Once the line with "left back paw: (830, 614)" has been located in the records below, set down that line and all subsequent lines exactly, omitting the pictures.
Start of Supplied records
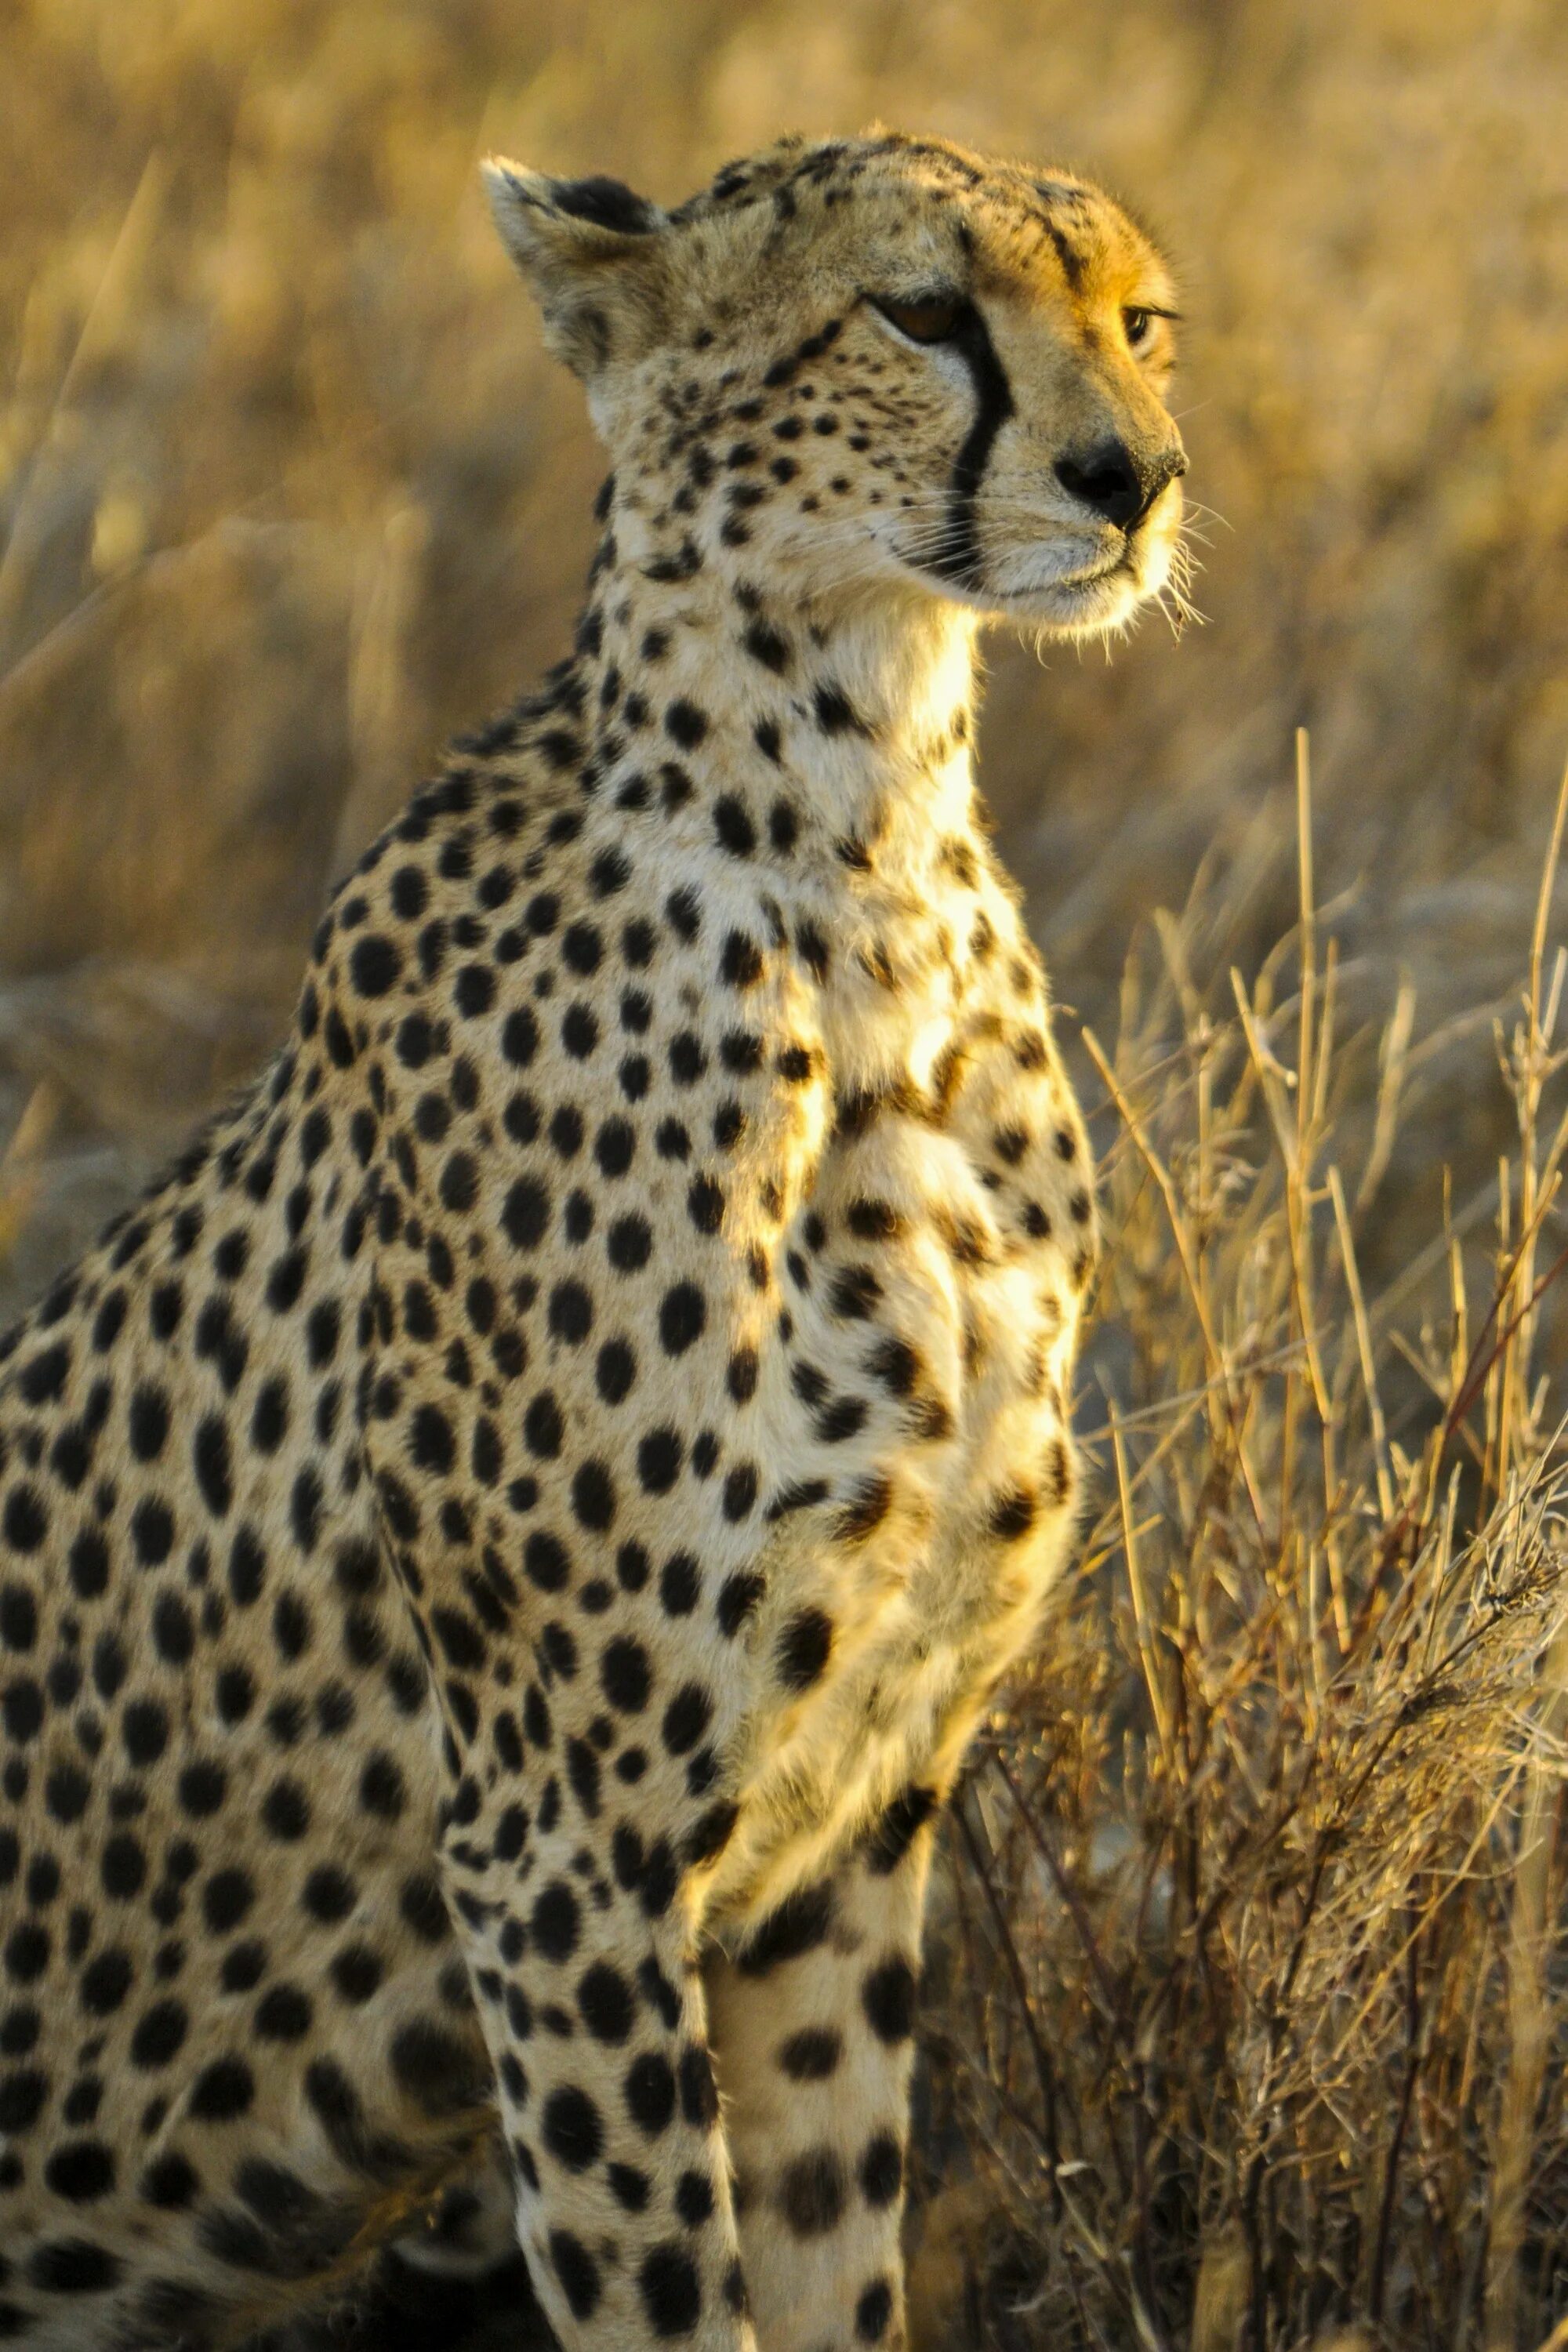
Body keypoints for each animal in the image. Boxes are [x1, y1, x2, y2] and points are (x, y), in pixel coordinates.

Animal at [0, 133, 1185, 2352]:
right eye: (921, 313)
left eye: (1139, 321)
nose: (1134, 480)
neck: (863, 853)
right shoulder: (562, 1850)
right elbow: (670, 2292)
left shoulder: (851, 1837)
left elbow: (827, 2258)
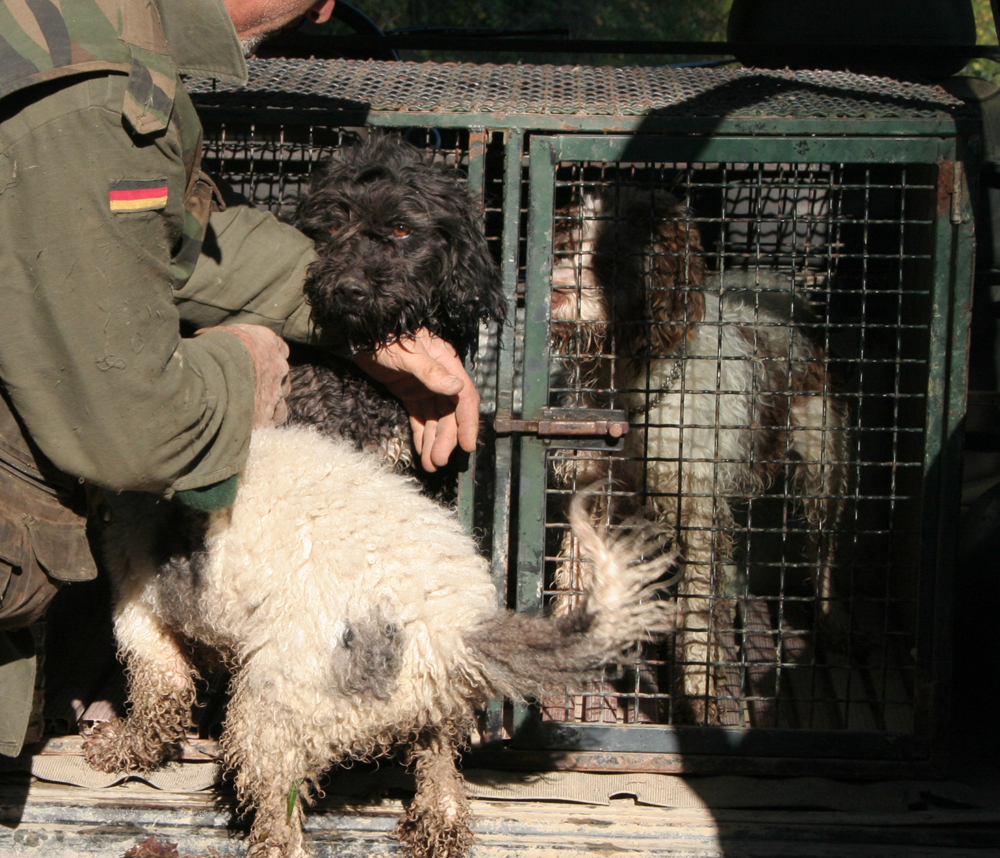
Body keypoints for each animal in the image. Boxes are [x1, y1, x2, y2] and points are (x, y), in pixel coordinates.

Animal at [552, 187, 848, 724]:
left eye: (609, 257)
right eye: (567, 242)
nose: (559, 287)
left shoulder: (696, 507)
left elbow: (695, 610)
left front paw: (699, 691)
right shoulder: (595, 490)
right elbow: (573, 572)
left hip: (823, 461)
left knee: (825, 543)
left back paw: (830, 614)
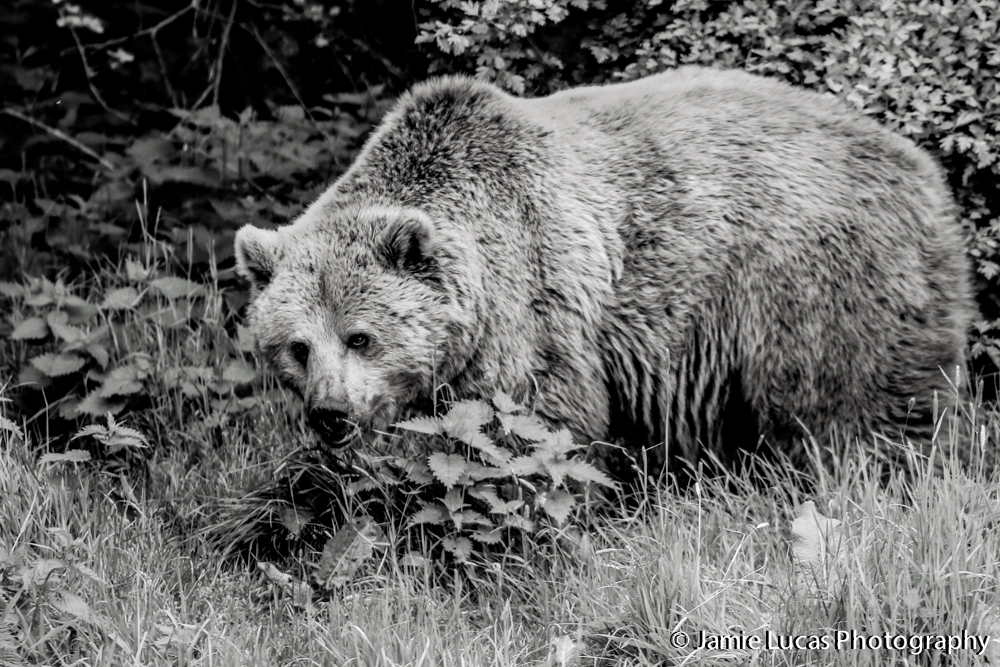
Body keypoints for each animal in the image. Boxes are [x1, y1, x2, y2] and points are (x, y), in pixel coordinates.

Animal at [234, 65, 974, 477]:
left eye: (360, 336)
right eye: (296, 346)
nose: (330, 414)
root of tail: (920, 164)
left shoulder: (530, 297)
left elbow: (528, 426)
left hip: (815, 277)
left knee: (851, 408)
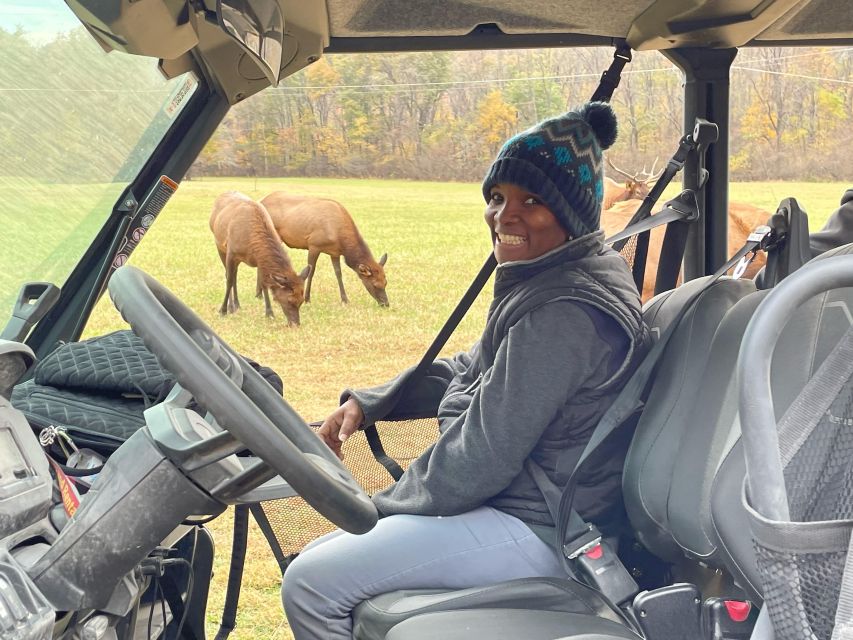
End of Supplied records
■ **Output for this exercise**:
left back paw: (830, 614)
Body keypoints for each animal in the image. Boxes are [x1, y1, x2, y2] and points are (x, y), in pixel coordinates.

Animal at [234, 65, 974, 477]:
left eye: (360, 336)
right eye: (296, 346)
nose: (330, 414)
root of tail: (920, 164)
left shoulder: (530, 297)
left elbow: (528, 426)
left hip: (815, 277)
left knee: (851, 408)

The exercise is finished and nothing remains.